Andrej Karpathy dropped autoresearch last week — a project that hands your LLM training script to an AI coding agent and tells it to find improvements overnight. The setup is stripped to essentials: one file (train.py, pulled from his nanochat project), one metric (val_bpb, validation bits per byte), and a fixed five-minute wall-clock budget per experiment. The agent edits the code, runs the job, checks the number, keeps it if it's better, reverts via git if it isn't, and repeats. Twelve cycles an hour, around a hundred by morning.

The first round of outputs didn't stay confined to a research repo. In March 2026, autoresearch results were merged into nanochat's Time-to-GPT-2 leaderboard, cutting the speedrun record from 2.02 hours to 1.80 hours on an 8xH100 node. The agent had found improvements across architecture, hyperparameters, and optimizer configuration that human researchers hadn't caught. The researcher's only lever in the process: program.md, a plain Markdown file describing what the agent should explore — which effectively replaces your role in the experimental iteration loop with a document.

The community didn't wait around. Within weeks of release, @miolini published autoresearch-macos, swapping out the hardcoded FlashAttention-3 dependency for PyTorch's native SDPA to get it running on Apple Silicon. @trevin-creator went further with autoresearch-mlx, cutting PyTorch and CUDA entirely and rebuilding the pipeline on Apple's MLX framework. Overnight runs on M4 Max and Mac Mini hardware hit val_bpb values as low as 1.294 — and surfaced something worth noting: hyperparameter recipes don't port cleanly across hardware. On Apple Silicon, smaller and faster-training models outperform the larger configurations that win on CUDA clusters within the same time budget.

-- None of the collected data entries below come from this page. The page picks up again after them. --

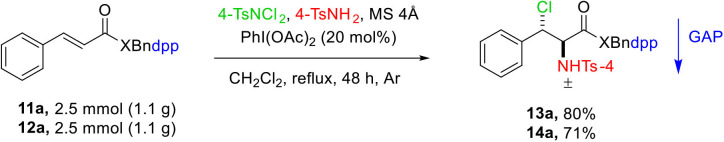
Gram scale reaction.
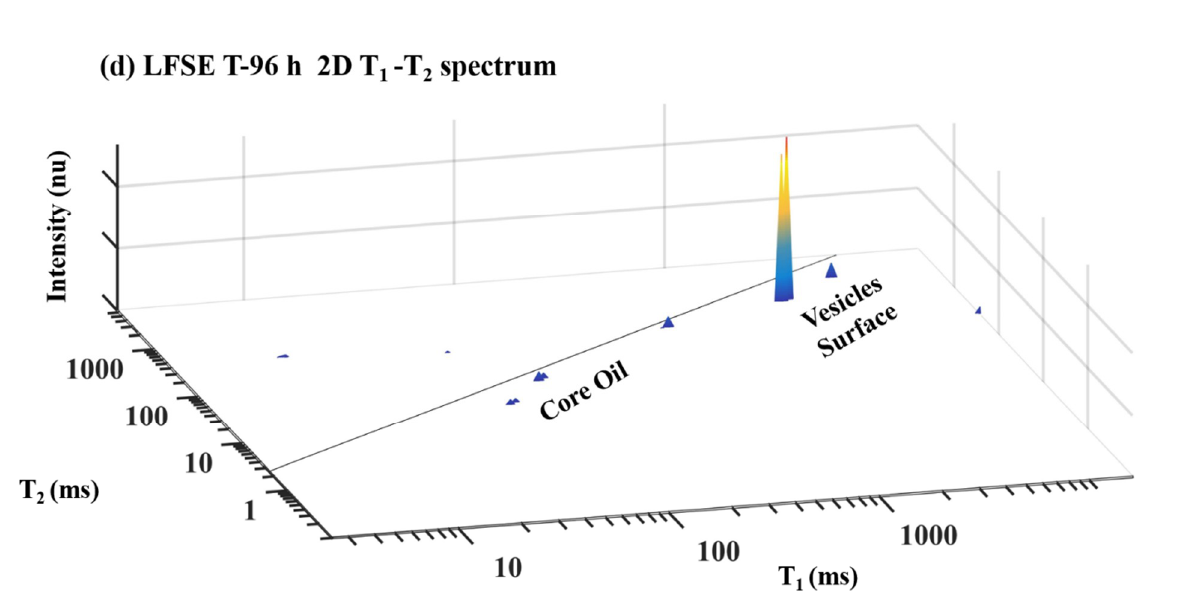
Figure 16. 1 H LF-NMR relaxation spectra of LSFE fresh produced (T-0 h, a , b ) and after 96 h of thermal oxidation at 55 ◦ C (T-96 h, c , d Figure 16. 1 H LF‐NMR relaxation spectra of LSFE fresh produced (T‐0 h, a , b ) and after 96 h of ther‐ mal oxidation at 55 °C (T‐96 h, c , d ).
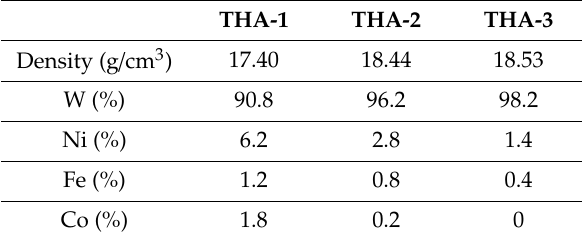
Table 1. Composition of materials used for research on tungsten heavy alloys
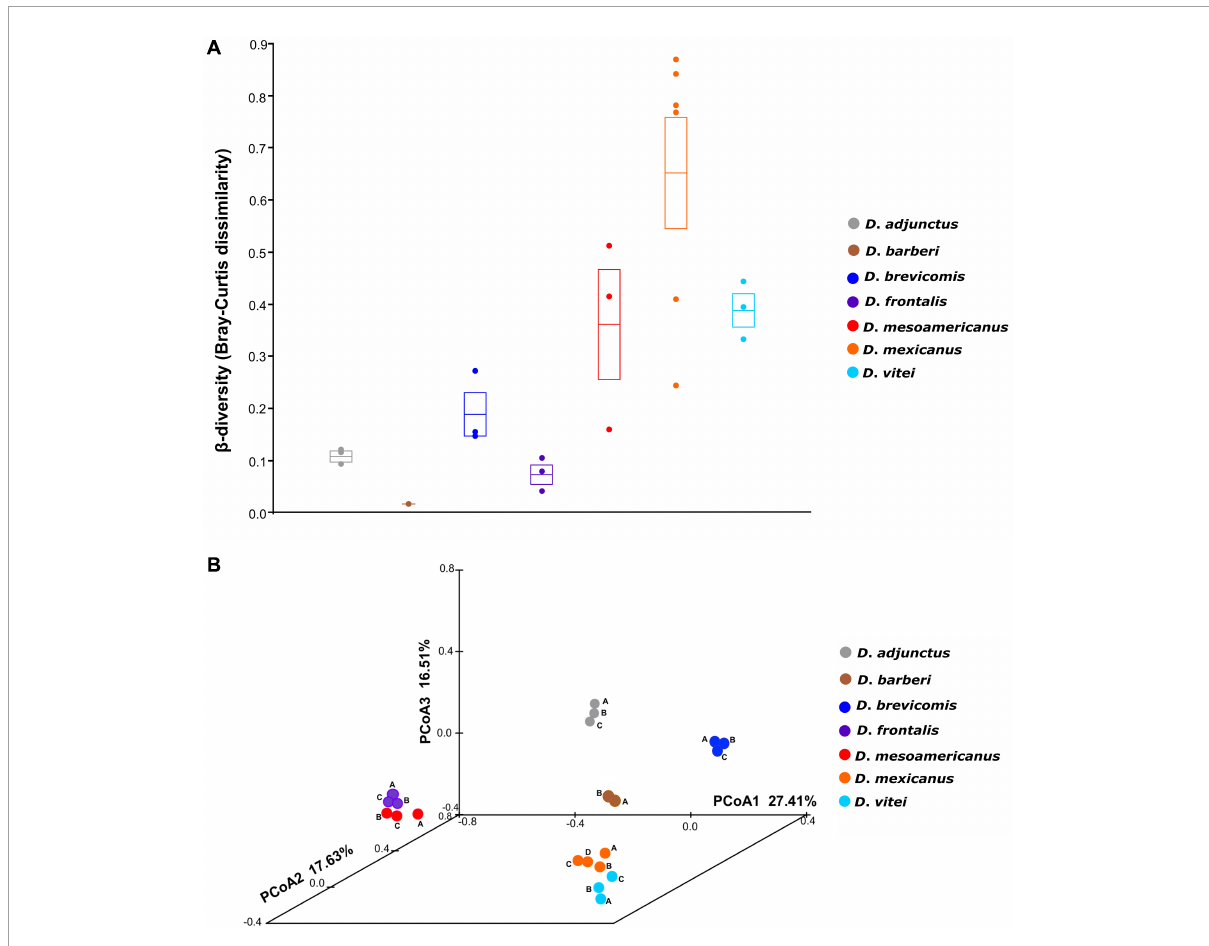
FIGURE2 Beta-diversity and principal coordinate analysis (PCoA) based on Bray-Curtis dissimilarity. (A) Significant differences among in the mycangial fungal communities from the species of the D . frontalis complex (ANOSIM, p = 0.001). The circles represent pairwise Bray-Curtis dissimilarity values between biological replicates from species of the D. frontalis complex; the transversal line and ends in the box represent the mean and its standard error. (B) PCoA plot depicting variation in a multidimensional space of mycetangial fungal assemblages from the species of the D . frontalis complex; the first three PCoA coordinates explained 61.55% of the total observed variation; dots of the same color represent biological replicates (A, B, C) of the same bark beetle species, except for D . mexicanus (A, B, C, D) and D . barberi (A,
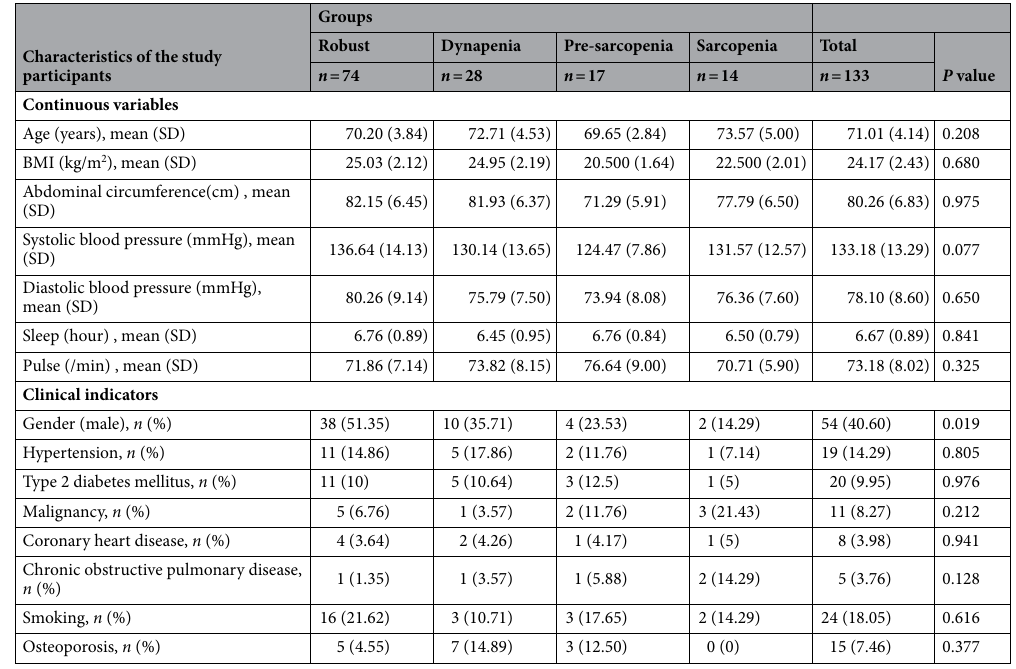
Table 1. Characteristics of the study subjects in the robust, dynapenia, presarcopenia, and sarcopenia groups. Differences were tested using one-way ANOVA.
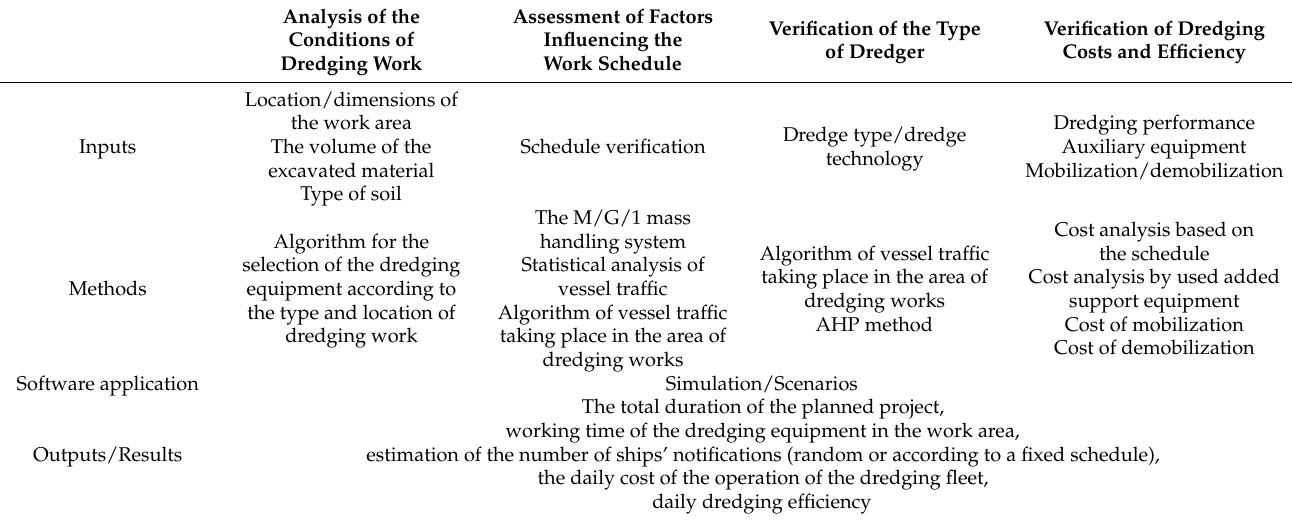
Table 1. The layout of all steps of the methodology and given results from inputs to outputs.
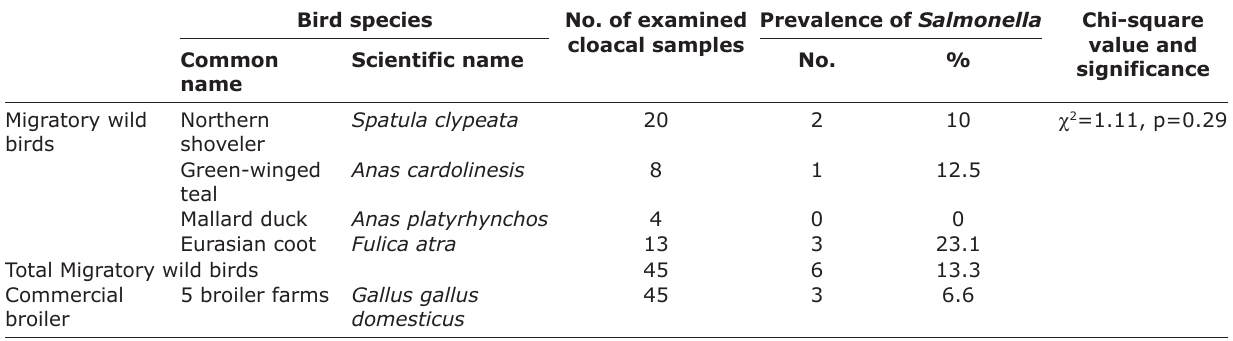
Table-4: Prevalence of Salmonella in the examined cloacal samples collected from wild and domesticated bird species. Bird species No. of examined Prevalence of Salmonella Chi-square cloacal samples value and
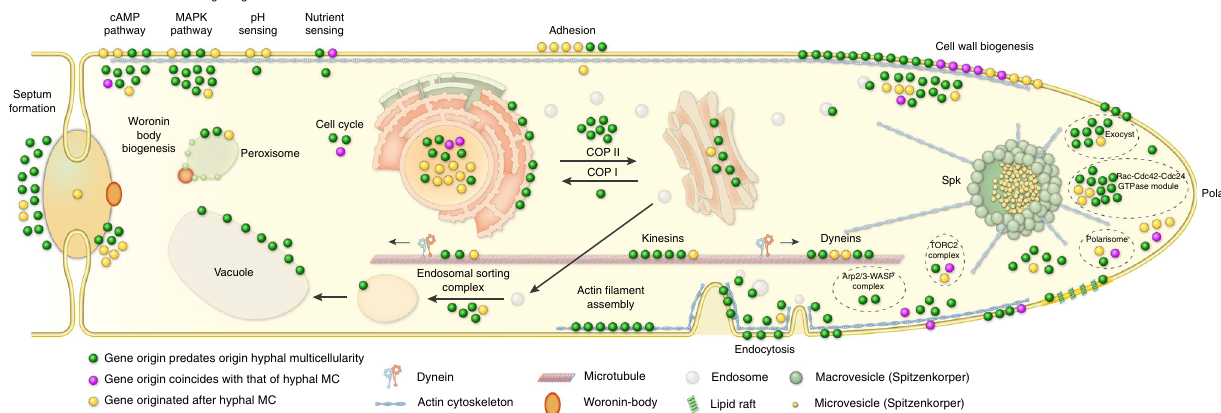
Fig. 3 Phylogenetic age distribution of hypha morphogenesis genes. Schematic outline of terminal hyphal cell is shown with genes marked by dots and colored by phylogenetic age. Genes whose origin (based on their containing gene family) predates that of hyphal multicellularity (green) dominate the hypha morphogenetic machinery, followed by genes that originated after hyphal MC (yellow) and genes whose origin approximately coincides with that of hyphae (purple). Data based on only A.fumigatus orthologs. See Supplementary Fig. 5 for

Karpathy described the repo as 'the story of how it all began' — a prelude, he implied, to autonomous AI swarms running frontier research across compute megastructures. That's a lot of mythology to attach to a Python training script. But the underlying point is already demonstrated: an agentic loop can compress what used to be days of manual experimentation into a single overnight run. The loop is closed.